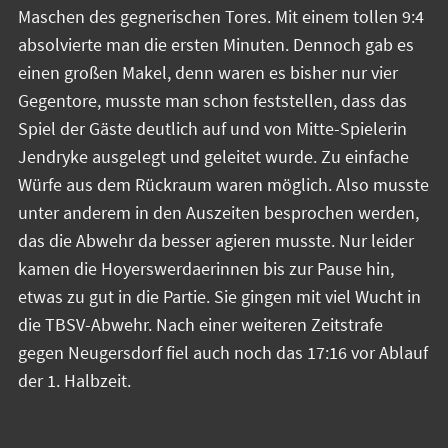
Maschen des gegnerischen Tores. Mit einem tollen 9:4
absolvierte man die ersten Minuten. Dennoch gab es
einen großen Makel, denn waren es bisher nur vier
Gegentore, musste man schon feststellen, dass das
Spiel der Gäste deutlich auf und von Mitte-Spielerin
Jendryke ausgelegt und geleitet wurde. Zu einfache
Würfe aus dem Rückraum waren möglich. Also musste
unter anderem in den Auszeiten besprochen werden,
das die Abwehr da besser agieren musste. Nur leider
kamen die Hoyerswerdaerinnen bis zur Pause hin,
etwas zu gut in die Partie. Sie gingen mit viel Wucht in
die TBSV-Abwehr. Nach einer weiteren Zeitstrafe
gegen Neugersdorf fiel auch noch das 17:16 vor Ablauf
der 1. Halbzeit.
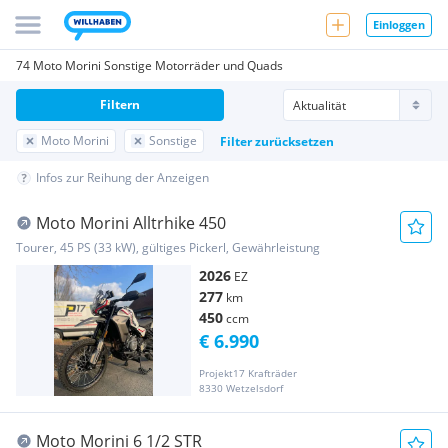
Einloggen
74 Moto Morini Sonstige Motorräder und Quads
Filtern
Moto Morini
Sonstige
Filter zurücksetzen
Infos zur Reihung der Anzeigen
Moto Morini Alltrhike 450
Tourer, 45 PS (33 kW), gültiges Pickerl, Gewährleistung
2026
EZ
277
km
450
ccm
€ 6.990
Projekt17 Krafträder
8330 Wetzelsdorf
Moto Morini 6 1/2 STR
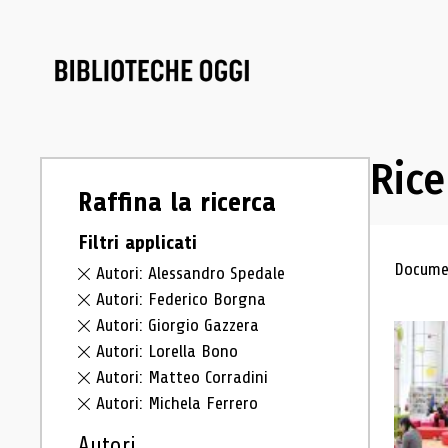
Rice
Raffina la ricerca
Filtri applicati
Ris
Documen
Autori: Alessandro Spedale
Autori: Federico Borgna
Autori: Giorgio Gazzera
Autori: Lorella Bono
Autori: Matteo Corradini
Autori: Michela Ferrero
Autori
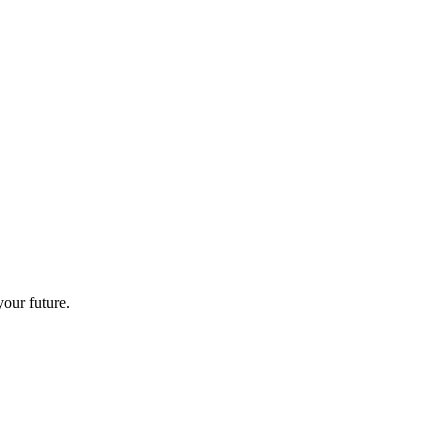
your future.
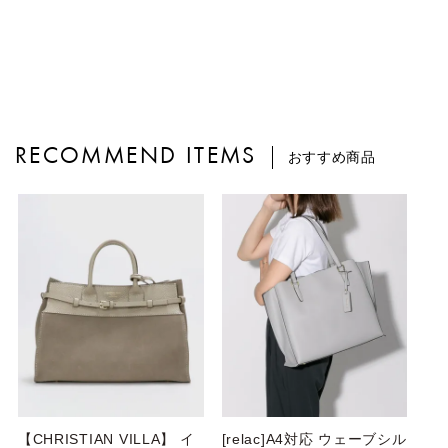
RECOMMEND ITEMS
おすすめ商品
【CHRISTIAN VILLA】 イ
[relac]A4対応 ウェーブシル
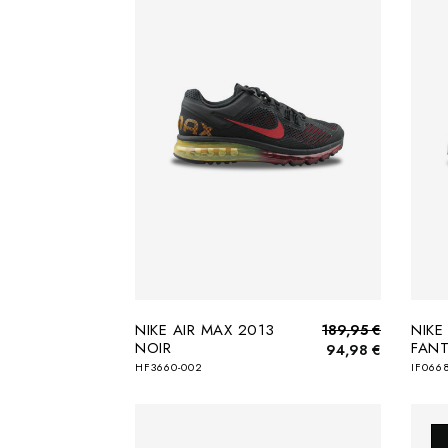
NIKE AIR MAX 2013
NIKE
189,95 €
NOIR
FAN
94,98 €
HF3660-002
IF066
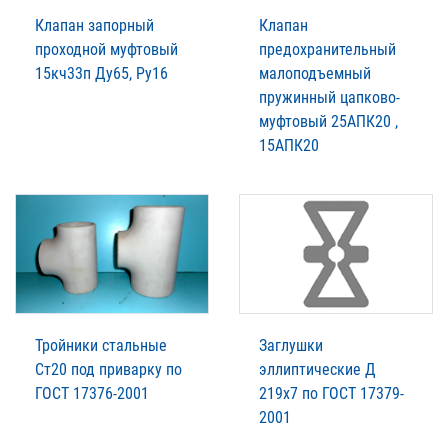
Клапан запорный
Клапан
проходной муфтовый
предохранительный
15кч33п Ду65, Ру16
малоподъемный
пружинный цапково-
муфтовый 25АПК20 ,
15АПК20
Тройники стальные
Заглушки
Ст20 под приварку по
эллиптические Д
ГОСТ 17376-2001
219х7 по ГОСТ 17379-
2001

· · · · · · ·

Problem: State how many lines in the rows above contain the string "Abwehr", treating uppercase and lowercase as different. Give only the number.

Expected answer: 2